Seth watched her with increasing puzzlement
when she started to forgo play time with him in favor of her school work; she
had never done that before. At first he went off alone, started hanging out
more with his other friends (unlike Summer, Seth was very popular, and also
unlike her, he had made a few other friends even if no close ones). But when he
was away from Summer, a feeling of incompleteness nagged at him, so very soon
he too started to stay in more often.

With a resigned grimace, he would gather
his books and notebooks and go up to Summer's room to work beside her. He only
made it known that he was there under sufferance by sighing heavily every once
in a while, and each time he did this, Summer would hide a smile.
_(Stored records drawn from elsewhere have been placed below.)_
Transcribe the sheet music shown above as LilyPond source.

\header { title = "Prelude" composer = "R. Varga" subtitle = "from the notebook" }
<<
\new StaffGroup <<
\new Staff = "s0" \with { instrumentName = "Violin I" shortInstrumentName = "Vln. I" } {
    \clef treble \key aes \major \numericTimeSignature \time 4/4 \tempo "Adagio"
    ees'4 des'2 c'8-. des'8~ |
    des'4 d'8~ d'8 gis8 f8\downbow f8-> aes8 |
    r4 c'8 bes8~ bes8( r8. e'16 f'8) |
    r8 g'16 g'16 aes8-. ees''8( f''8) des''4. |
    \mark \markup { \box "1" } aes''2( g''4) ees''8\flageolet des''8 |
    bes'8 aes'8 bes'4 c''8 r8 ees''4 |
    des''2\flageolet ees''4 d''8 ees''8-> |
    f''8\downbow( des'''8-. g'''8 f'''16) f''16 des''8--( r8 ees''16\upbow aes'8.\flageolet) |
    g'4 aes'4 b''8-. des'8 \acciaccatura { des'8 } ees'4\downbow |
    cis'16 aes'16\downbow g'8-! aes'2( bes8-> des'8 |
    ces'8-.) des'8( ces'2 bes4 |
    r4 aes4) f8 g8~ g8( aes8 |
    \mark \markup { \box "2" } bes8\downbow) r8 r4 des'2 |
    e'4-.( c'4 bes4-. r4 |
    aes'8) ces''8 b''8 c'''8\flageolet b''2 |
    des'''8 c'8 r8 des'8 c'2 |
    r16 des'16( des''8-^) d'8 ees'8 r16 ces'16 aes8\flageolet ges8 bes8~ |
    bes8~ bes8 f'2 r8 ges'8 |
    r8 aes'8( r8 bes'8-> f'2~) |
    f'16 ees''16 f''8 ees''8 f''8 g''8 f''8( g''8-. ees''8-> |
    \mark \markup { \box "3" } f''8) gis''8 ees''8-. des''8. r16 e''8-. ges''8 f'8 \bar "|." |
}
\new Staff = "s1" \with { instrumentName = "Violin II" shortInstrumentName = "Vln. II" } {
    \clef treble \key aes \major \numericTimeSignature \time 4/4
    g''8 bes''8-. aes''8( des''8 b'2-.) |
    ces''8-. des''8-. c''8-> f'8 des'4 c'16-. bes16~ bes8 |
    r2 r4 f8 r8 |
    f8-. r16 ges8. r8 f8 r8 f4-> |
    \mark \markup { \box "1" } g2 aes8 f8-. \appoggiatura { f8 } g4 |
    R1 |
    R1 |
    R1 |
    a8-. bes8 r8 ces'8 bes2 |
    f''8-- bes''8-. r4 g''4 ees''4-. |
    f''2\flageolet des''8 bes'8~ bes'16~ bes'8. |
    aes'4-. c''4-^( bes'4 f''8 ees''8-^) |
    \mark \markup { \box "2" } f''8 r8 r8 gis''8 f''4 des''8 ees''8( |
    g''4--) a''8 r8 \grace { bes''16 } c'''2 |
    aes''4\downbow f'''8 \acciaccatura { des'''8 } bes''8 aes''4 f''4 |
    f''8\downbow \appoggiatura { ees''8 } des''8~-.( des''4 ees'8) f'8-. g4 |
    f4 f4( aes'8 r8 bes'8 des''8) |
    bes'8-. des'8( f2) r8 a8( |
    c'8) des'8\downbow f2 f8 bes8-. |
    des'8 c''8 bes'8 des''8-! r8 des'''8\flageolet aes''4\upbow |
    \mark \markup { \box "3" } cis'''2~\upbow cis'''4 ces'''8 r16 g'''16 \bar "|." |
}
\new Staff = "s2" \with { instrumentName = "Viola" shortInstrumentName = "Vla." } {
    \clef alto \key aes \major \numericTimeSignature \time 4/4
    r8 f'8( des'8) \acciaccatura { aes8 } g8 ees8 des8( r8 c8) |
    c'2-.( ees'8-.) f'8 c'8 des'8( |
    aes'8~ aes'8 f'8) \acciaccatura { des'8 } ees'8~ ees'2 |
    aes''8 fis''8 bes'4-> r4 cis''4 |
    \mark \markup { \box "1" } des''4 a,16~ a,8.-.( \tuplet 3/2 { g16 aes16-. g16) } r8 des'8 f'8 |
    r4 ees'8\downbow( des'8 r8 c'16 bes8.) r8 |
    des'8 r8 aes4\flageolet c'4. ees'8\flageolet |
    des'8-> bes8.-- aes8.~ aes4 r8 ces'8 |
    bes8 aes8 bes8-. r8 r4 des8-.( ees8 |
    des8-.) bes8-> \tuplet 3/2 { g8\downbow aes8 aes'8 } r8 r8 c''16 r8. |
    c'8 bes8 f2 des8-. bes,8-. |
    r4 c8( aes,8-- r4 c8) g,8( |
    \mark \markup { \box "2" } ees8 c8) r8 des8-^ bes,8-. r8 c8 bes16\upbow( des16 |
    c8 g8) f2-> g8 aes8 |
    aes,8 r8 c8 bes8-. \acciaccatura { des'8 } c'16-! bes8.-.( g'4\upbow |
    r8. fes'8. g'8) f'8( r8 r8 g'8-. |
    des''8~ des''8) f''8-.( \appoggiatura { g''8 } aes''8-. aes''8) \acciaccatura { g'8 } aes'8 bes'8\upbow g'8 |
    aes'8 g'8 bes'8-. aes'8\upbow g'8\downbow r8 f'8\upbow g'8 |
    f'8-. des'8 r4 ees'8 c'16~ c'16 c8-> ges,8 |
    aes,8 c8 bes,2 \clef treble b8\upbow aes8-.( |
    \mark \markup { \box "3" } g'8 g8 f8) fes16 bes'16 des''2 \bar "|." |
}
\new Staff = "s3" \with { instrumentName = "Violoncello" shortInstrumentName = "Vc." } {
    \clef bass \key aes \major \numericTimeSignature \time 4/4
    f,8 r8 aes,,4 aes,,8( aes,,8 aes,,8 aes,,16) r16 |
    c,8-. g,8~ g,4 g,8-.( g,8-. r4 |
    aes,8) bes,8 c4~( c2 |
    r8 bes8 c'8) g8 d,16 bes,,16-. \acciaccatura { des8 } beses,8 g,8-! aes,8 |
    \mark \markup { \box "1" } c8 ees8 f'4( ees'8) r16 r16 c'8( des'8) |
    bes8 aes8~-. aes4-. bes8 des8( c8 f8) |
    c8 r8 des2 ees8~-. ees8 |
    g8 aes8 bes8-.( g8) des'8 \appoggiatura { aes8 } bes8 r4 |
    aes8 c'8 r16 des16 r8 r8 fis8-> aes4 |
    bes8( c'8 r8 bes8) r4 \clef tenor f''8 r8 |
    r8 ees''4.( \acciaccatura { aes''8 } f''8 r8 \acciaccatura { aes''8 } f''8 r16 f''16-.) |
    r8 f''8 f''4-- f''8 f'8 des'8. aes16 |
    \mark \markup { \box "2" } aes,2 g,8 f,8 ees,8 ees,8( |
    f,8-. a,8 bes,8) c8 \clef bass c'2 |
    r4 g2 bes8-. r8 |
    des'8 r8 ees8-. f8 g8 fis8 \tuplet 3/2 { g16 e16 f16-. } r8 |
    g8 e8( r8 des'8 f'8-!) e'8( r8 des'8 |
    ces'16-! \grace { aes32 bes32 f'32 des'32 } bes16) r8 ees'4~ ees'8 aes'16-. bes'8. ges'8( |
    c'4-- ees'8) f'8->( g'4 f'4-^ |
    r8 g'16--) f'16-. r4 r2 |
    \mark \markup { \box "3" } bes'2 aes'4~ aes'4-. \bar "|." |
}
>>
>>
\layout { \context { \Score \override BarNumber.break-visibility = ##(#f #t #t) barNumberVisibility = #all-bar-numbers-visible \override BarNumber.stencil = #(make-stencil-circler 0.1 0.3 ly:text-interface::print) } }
Seth's grades improved so dramatically
that when Grandma beheld his next report card, she was struck speechless for at
least five minutes. As for Summer—she managed to skip to sixth grade at mid-year
and was already anticipating high school life with Seth by her side. Then
tragedy struck, and her happy world and dreams crumbled around her.

 

Chapter 3

 

It was the beginning of spring in the
sixth year since Summer had joined the Lewis household. Seth was thirteen years
old, Summer eleven. It was a cold day in March, the frost having returned
overnight.

Summer had spent the last week battling a
nasty case of the flu, and even though she had been feeling better the last
couple of days and was heartily sick of being cooped up indoors, Seth wouldn't
even hear of her going for a walk outside. Allegedly, he didn't want her
turning into an icicle
and
having to deal with a return of her flu. Still,
if she had to spend another afternoon under house arrest, keeping warm, at
least her best friend (and current jailer) was sharing her imprisonment (though
most annoyingly, he didn't seem the slightest put out because of it!).